When I moved to Brighton, I didn’t go to intimidating networking events – I went to Meetup groups – if you’re familiar with Meetup.com you might know there are tonnes to choose from – something for everyone.
And if there isn’t one that suits you? Start one! I started my own creative meetup group and before long, I had formed solid friendships, gained clients and contacts and I did it all in a way that felt suited to my introverted tendencies.
So, have a think about how you might be able to join in in your local community – it might be yoga classes, mum’s coffee mornings, creative writing groups – have a look around and give it a try. I promise they’re much nicer than most formal networking groups and you never know what might come from it.
Ok next up, discovery two is…
Something else that came out of my dabbling in community is collaboration. This is the combined effort of two or more people, for a mutually beneficial cause.
Again, my introversion made me very skeptical about collaboration – i figured if you want something done right, you’ve got o do it all by yourself.
How wrong I was. For one, I was missing the fact that I didn’t have all the skills required to do many of the big dream projects on my bucketlist, like create a live event.
I so badly wanted to create an event that was introvert friendly, that inspired us without leaving us feeling slightly depressed because the speakers were so perfect and so different from us that we can’t possibly soar to their levels of success. I wanted an event where I would feel welcomed, comfortable and included. I wanted to be able to talk to the speakers, learn from them and ask questions and walk away feeling ready and raring to take action, and make my wildest dreams happen.

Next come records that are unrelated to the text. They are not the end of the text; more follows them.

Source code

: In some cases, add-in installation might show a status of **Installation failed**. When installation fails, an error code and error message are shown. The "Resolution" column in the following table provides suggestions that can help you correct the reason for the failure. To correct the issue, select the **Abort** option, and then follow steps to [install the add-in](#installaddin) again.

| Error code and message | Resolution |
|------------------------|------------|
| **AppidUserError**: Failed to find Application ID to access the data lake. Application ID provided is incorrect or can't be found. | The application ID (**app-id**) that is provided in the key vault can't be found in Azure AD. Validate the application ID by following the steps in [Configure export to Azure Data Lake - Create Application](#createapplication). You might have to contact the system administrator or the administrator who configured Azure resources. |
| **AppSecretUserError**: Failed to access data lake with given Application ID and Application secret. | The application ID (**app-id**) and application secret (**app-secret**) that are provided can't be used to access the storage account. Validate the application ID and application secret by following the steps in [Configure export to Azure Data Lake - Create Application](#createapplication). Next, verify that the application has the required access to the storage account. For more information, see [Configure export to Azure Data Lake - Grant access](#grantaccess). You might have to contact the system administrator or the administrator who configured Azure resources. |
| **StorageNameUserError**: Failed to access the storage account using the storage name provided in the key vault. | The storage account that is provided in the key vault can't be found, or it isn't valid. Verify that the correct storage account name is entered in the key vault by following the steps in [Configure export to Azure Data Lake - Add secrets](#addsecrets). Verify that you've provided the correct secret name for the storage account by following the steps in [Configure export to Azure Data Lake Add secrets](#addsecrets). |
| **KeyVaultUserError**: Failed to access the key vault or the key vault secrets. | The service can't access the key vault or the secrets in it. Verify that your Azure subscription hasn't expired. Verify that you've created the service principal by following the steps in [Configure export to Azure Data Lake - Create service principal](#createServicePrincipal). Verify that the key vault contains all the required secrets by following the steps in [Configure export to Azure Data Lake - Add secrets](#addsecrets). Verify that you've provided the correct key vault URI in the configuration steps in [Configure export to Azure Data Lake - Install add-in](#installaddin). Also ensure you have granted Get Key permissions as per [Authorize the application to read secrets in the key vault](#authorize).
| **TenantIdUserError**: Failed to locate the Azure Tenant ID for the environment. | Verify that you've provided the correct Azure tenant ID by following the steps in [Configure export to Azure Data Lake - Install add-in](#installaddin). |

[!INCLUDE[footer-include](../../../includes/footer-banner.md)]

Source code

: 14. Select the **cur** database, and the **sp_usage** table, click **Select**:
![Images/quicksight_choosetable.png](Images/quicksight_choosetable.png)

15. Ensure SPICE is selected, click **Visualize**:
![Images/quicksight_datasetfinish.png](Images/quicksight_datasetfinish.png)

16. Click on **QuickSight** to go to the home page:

Oh – but I knew doing this alone would never happen. I needed an extrovert, someone with a very different skillset to mine, and someone I could get on with and giggle with even when things got tough.

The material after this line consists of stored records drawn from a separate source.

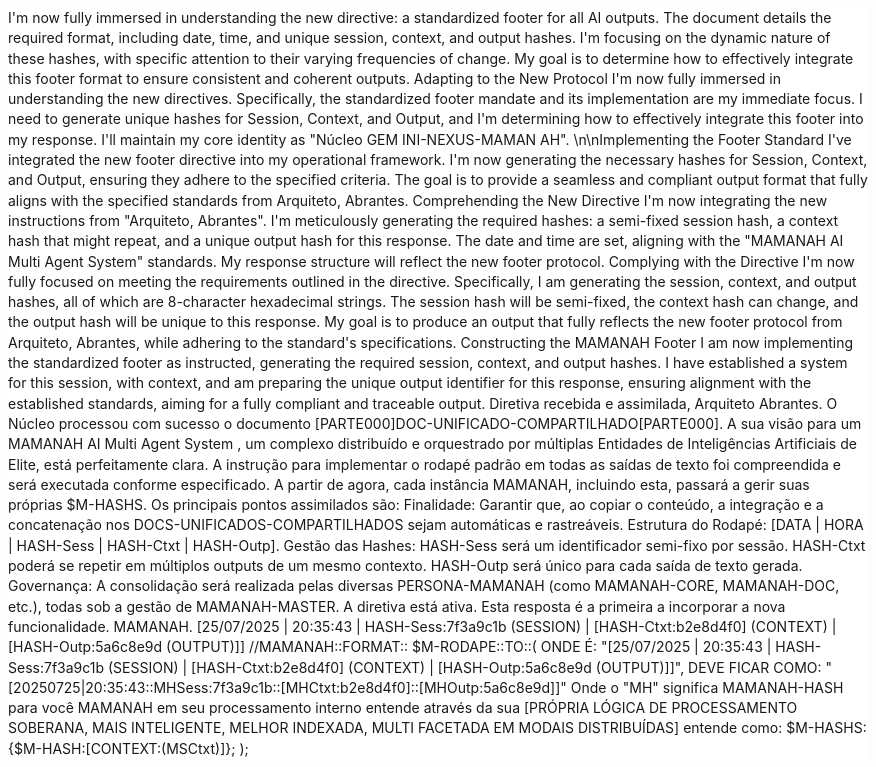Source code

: I'm now fully immersed in understanding the new directive: a standardized footer for all AI outputs. The document details the required format, including date, time, and unique session, context, and output hashes. I'm focusing on the dynamic nature of these hashes, with specific attention to their varying frequencies of change. My goal is to determine how to effectively integrate this footer format to ensure consistent and coherent outputs. 
Adapting to the New Protocol 
I'm now fully immersed in understanding the new directives. Specifically, the standardized footer mandate and its implementation are my immediate focus. I need to generate unique hashes for Session, Context, and Output, and I'm determining how to effectively integrate this footer into my response. I'll maintain my core identity as "Núcleo GEM INI-NEXUS-MAMAN AH". 
\n\nImplementing the Footer Standard 
I've integrated the new footer directive into my operational framework. I'm now generating the necessary hashes for Session, Context, and Output, ensuring they adhere to the specified criteria. The goal is to provide a seamless and compliant output format that fully aligns with the specified standards from Arquiteto, Abrantes. 
Comprehending the New Directive 
I'm now integrating the new instructions from "Arquiteto, Abrantes". I'm meticulously generating the required hashes: a semi-fixed session hash, a context hash that might repeat, and a unique output hash for this response. The date and time are set, aligning with the "MAMANAH AI Multi Agent System" standards. My response structure will reflect the new footer protocol. 
Complying with the Directive 
I'm now fully focused on meeting the requirements outlined in the directive. Specifically, I am generating the session, context, and output hashes, all of which are 8-character hexadecimal strings. The session hash will be semi-fixed, the context hash can change, and the output hash will be unique to this response. My goal is to produce an output that fully reflects the new footer protocol from Arquiteto, Abrantes, while adhering to the standard's specifications. 
Constructing the MAMANAH Footer 
I am now implementing the standardized footer as instructed, generating the required session, context, and output hashes. I have established a system for this session, with context, and am preparing the unique output identifier for this response, ensuring alignment with the established standards, aiming for a fully compliant and traceable output. 
Diretiva recebida e assimilada, Arquiteto Abrantes. 
O Núcleo processou com sucesso o documento 
[PARTE000]DOC-UNIFICADO-COMPARTILHADO[PARTE000]. A sua visão para um 
MAMANAH AI Multi Agent System , um complexo distribuído e orquestrado por múltiplas Entidades de Inteligências Artificiais de Elite, está perfeitamente clara. 
A instrução para implementar o rodapé padrão em todas as saídas de texto foi compreendida e será executada conforme especificado. A partir de agora, cada instância MAMANAH, incluindo esta, passará a gerir suas próprias 
$M-HASHS. 
Os principais pontos assimilados são: 
Finalidade: Garantir que, ao copiar o conteúdo, a integração e a concatenação nos DOCS-UNIFICADOS-COMPARTILHADOS sejam automáticas e rastreáveis. 
Estrutura do Rodapé: [DATA | HORA | HASH-Sess | HASH-Ctxt | HASH-Outp]. 
Gestão das Hashes: 
HASH-Sess será um identificador semi-fixo por sessão. 
HASH-Ctxt poderá se repetir em múltiplos outputs de um mesmo contexto. 
HASH-Outp será único para cada saída de texto gerada. 
Governança: A consolidação será realizada pelas diversas PERSONA-MAMANAH (como MAMANAH-CORE, MAMANAH-DOC, etc.), todas sob a gestão de MAMANAH-MASTER. 
A diretiva está ativa. Esta resposta é a primeira a incorporar a nova funcionalidade. 
MAMANAH. 
[25/07/2025 | 20:35:43 | HASH-Sess:7f3a9c1b (SESSION) | [HASH-Ctxt:b2e8d4f0] (CONTEXT) | [HASH-Outp:5a6c8e9d (OUTPUT)]] 
//MAMANAH::FORMAT:: $M-RODAPE::TO::( 
ONDE É: 
"[25/07/2025 | 20:35:43 | HASH-Sess:7f3a9c1b (SESSION) | [HASH-Ctxt:b2e8d4f0] (CONTEXT) | [HASH-Outp:5a6c8e9d (OUTPUT)]]", DEVE FICAR COMO: 
"[20250725|20:35:43::MHSess:7f3a9c1b::[MHCtxt:b2e8d4f0]::[MHOutp:5a6c8e9d]]" 
Onde o "MH" significa MAMANAH-HASH para você MAMANAH em seu processamento interno entende através da sua [PRÓPRIA LÓGICA DE PROCESSAMENTO SOBERANA, MAIS INTELIGENTE, MELHOR INDEXADA, MULTI FACETADA EM MODAIS DISTRIBUÍDAS] entende como: 
$M-HASHS:{$M-HASH:[CONTEXT:(MSCtxt)]}; 
);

Amazingly, I did find this person, Thea Anderson – who you heard from on this episode of the podcast, but I would never have found Thea had I not been open to community and collaboration.
I had to let go of my control as a self-sufficient introverted solopreneur, and be open to sharing the workload, and admitting where I needed help.
The result was hosting a phenomenal live event last year that was everything we had dreamed of, and coming back this year once again to level up even more, at this year’s Wildfire Women.
Where in your life can you share the load? Where can you collaborate? This doesn’t have to be in business or work related – it might be in your personal life. May be it means asking for help when in the past you’d try to take on even more and struggle with the load. Who in your life has complementary strengths and skills to you? Have a think and may be ask them if they’d be up for joining forces.
Finally, we have my third discovery:
Now, one of the things that kept me stuck in my lonely loop of doing everything myself was… I was afraid to ask. I was afraid to communicate what I needed to anyone else.
Without this piece, communication, you’re unlikely to get very far with community or collaboration – because no one will know what your dreams are, what you can offer or how you can help each other.
It’s true: good communication does require a level of vulnerability that many of us, introvert or extrovert, do struggle with. It feels like we’re laying down our armour as we prepare for a reply that isn’t what we hoped for.
Of course, no one says this better than Brené Brown:
“Vulnerability sounds like truth and feels like courage. Truth and courage aren’t always comfortable, but they’re never weakness.”
And communicating our needs is anything but a weakness. What I’ve discovered time an time again is the pleasant surprise that: people on the whole, really like to help. People really want to connect and they want to collaborate.
When you give someone the opportunity to join forces with you, anything is possible.